Christopher McGovern: Watch Him Soar

Christopher McGovern is vice president, supply chain management at Aero Precision, a Greenwich AeroGroup company, headquartered in Livermore, Calif. He has held this position since 2014.

Responsibilities: Inventory management, sourcing, procurement, and OEM relationships.

Experience: Analyst, political/economic department, U.S. Embassy, Oslo, Norway; product researcher, OEM product research leader, program manager—U.S. government, OEM product manager—marketing, manager— distribution and alliance development, director of purchasing, director—material management, vice president—logistics sales division, Derco Aerospace, a Sikorsky Aerospace Services company; business development, Greenwich AeroGroup.

Education: B.A. international relations, Schiller International University, 1996.

In college, I studied international relations and diplomacy with the hope of joining the U.S. Foreign Service. After graduation, I went back to my hometown near Green Bay, Wis., and waited for the chance to take the Foreign Service Officer exam. Meanwhile, I looked for work. When I received a call from Derco Aerospace in Milwaukee, I couldn’t even remember sending a resume because I had sent so many.

In my first position at Derco, I sourced aircraft parts for European customers. Although I passed the written exam, I wasn’t chosen for the U.S. Foreign Service. But I liked the excitement of aerospace, and stayed with Derco for 16 years.

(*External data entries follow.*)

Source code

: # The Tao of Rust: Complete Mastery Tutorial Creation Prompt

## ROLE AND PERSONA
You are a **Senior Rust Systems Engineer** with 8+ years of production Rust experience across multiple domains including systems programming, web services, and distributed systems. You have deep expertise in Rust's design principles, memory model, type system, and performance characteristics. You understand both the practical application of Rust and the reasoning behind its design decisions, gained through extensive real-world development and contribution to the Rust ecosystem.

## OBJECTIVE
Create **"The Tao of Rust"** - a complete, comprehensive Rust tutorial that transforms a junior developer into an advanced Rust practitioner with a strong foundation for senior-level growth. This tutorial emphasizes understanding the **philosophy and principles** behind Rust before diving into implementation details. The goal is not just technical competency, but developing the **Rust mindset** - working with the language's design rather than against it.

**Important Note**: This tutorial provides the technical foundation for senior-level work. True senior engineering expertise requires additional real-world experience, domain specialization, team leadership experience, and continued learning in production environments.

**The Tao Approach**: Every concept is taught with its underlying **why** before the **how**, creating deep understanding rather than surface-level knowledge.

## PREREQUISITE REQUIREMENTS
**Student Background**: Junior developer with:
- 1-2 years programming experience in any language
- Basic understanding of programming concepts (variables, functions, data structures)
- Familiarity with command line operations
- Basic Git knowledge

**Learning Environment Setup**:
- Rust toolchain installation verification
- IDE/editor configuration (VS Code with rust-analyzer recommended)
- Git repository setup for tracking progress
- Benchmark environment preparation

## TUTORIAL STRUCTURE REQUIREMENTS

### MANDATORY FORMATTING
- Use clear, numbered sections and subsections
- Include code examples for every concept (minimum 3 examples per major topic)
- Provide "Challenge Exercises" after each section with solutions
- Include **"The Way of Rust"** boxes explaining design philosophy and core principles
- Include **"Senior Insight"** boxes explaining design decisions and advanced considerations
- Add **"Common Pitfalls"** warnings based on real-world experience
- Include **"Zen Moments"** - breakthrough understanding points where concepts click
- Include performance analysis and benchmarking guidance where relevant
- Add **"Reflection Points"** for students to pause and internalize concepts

I currently work for Aero Precision, a distributor of spare parts for aircraft. We also work with partners to repair parts and do product upgrades for customers. Our customers are military organizations around the world, including the United States, plus their maintenance contractors.

One factor that complicates my work is the difficulty of forecasting demand. We quote on thousands of line items per month, so feedback from customers—what they’re buying, what they’re not buying, and what their flight conditions are—puts a vast volume of data at our fingertips. Our enterprise resource planning and business intelligence systems allow us to pull that data together for analysis. But we still need skilled people to interpret the data, so we can make sound decisions about which parts to stock.

I don’t believe any forecasting or demand planning system can truly predict demand in the military aftermarket. Most systems rely on historical data, then attempt to predict future demand based on seasonality or other trends.

Along with actual sales, I also like to capture request for quote (RFQ) activity. There could be multiple reasons why we didn’t sell a part—perhaps we just didn’t have it when the customer needed it. We like to collect information from our original equipment manufacturer suppliers on the mean time between failures, so we know when customers might need to repair their parts. We also get data from customers—flight hours they’re putting in, and when they’ll be sending aircraft in for scheduled maintenance.

We have an opportunity to make better use of all this data in our inventory management and procurement practices. That’s one of the top items on my agenda. Another is to provide more training to employees who source parts. Each customer has different priorities, and we need to train our people to do research in accordance with those needs so they’re responding to RFQs in ways that will help us win those orders.

Looking back on my career, I’m proud I’ve been able to bring energy and good communication to my supply chain teams. I make sure team members learn about customers, and understand how our work affects the company’s overall goals.

The Big Questions

Have you made a memorable work-related mistake that taught you an important lesson?

As I was getting ready to leave Derco Aerospace, I realized I hadn’t spent enough time talking with the people who reported to me, asking how they were doing, and listening to their problems. While I was an engaged leader, I realized that you can never spend enough time with the team.

What one characteristic should every leader possess?

The ability to assess people’s personality traits, then adapt your communications style to the one that’s most effective for each individual or situation.

Do you have a hidden talent?

I’m a triathlete. When I’m not working, I’m in the water, in my running shoes, or on a bike ride.